Filing Status Gross Income Threshold (At Least This Amount)
Single: $17,550
Head of Household: $25,625
Married Filing Jointly: $33,100 (one spouse 65+)
Married Filing Jointly: $34,700 (both spouses 65+)

*Additional for blindness: If blind (or spouse blind), add another ~$2,000 (single/HoH) or ~$1,600 per qualifying person (joint) to the standard deduction, which raises the filing threshold accordingly.

*Dependents: If someone can claim you as a dependent, the thresholds are much lower (often $1,350+ of unearned income, or earned income over ~$15,750, or gross income over the standard deduction amount minus $450—check IRS Pub 501 for exacts).
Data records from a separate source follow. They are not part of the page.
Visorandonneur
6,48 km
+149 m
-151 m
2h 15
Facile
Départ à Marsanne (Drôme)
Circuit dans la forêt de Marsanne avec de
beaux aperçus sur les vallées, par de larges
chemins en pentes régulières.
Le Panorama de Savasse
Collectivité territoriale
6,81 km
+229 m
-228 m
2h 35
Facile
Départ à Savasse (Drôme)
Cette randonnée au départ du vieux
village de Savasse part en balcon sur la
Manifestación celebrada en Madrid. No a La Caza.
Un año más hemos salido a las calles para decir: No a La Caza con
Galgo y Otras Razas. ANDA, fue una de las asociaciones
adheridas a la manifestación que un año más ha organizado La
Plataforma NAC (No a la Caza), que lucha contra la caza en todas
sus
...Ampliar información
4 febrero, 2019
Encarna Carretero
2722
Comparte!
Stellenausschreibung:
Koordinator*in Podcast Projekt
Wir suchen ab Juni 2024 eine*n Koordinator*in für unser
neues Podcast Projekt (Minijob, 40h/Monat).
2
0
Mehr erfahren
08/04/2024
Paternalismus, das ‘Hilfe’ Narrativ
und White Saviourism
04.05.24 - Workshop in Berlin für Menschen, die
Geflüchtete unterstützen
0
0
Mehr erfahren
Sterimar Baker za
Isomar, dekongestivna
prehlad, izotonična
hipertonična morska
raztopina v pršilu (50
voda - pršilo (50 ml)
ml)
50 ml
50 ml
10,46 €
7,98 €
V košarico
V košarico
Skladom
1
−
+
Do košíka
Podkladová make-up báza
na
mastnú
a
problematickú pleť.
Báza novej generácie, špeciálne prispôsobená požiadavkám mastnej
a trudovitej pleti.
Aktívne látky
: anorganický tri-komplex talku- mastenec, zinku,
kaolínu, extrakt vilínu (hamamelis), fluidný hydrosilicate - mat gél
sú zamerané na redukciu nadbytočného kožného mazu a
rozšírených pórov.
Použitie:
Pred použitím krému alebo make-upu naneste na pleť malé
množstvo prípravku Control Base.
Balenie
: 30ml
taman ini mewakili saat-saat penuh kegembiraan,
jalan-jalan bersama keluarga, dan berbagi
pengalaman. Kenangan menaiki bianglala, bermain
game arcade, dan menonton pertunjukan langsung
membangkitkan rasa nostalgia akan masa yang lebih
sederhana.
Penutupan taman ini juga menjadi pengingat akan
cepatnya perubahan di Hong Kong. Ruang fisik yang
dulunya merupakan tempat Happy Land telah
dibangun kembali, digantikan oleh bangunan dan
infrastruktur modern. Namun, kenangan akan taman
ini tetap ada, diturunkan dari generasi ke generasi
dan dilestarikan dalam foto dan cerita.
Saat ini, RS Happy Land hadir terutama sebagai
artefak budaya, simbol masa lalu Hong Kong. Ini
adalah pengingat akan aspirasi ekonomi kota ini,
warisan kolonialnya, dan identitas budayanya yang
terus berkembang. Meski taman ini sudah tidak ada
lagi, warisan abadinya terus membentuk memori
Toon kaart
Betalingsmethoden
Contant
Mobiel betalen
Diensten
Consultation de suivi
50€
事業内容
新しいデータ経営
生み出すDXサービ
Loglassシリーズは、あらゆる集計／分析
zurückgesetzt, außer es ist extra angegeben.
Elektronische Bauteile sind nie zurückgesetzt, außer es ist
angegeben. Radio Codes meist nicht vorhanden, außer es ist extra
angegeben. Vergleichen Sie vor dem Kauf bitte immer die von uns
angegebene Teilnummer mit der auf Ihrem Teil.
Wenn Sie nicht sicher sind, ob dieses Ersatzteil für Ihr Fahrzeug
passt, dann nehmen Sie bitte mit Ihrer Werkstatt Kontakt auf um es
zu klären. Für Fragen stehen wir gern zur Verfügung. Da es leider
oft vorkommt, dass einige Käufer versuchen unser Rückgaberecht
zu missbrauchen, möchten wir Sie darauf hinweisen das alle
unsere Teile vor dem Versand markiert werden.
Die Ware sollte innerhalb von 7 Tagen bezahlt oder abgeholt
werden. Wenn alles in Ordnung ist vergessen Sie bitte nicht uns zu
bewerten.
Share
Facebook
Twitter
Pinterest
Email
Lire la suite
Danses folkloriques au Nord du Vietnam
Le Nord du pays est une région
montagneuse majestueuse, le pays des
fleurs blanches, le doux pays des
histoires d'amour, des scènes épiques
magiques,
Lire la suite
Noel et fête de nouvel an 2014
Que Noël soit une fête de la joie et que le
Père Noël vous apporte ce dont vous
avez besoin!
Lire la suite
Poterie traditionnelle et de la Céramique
You Must Also File If Any of These Apply:

(Even If Income Is Below Thresholds)

  • You owe special taxes (e.g., self-employment tax of $400+, household employment taxes, alternative minimum tax, or additional Medicare tax).
  • You had wages from which federal income tax was withheld (to get a refund).
  • You’re claiming refundable credits like the Earned Income Tax Credit (EITC), Additional Child Tax Credit, or recovery rebates.
  • You received advance payments of premium tax credit or need to repay excess.
  • You had net earnings from self-employment of $400 or more.
  • You’re claiming certain other situations (e.g., church employee income over $108.28, or certain scholarship/fellowship income).

Even If Not Required, You Should File If...

  • Federal tax was withheld from your pay (to claim a refund—many get money back).
  • You’re eligible for refundable credits (e.g., EITC, Child Tax Credit).
  • You want to start the clock on the statute of limitations or carry over losses.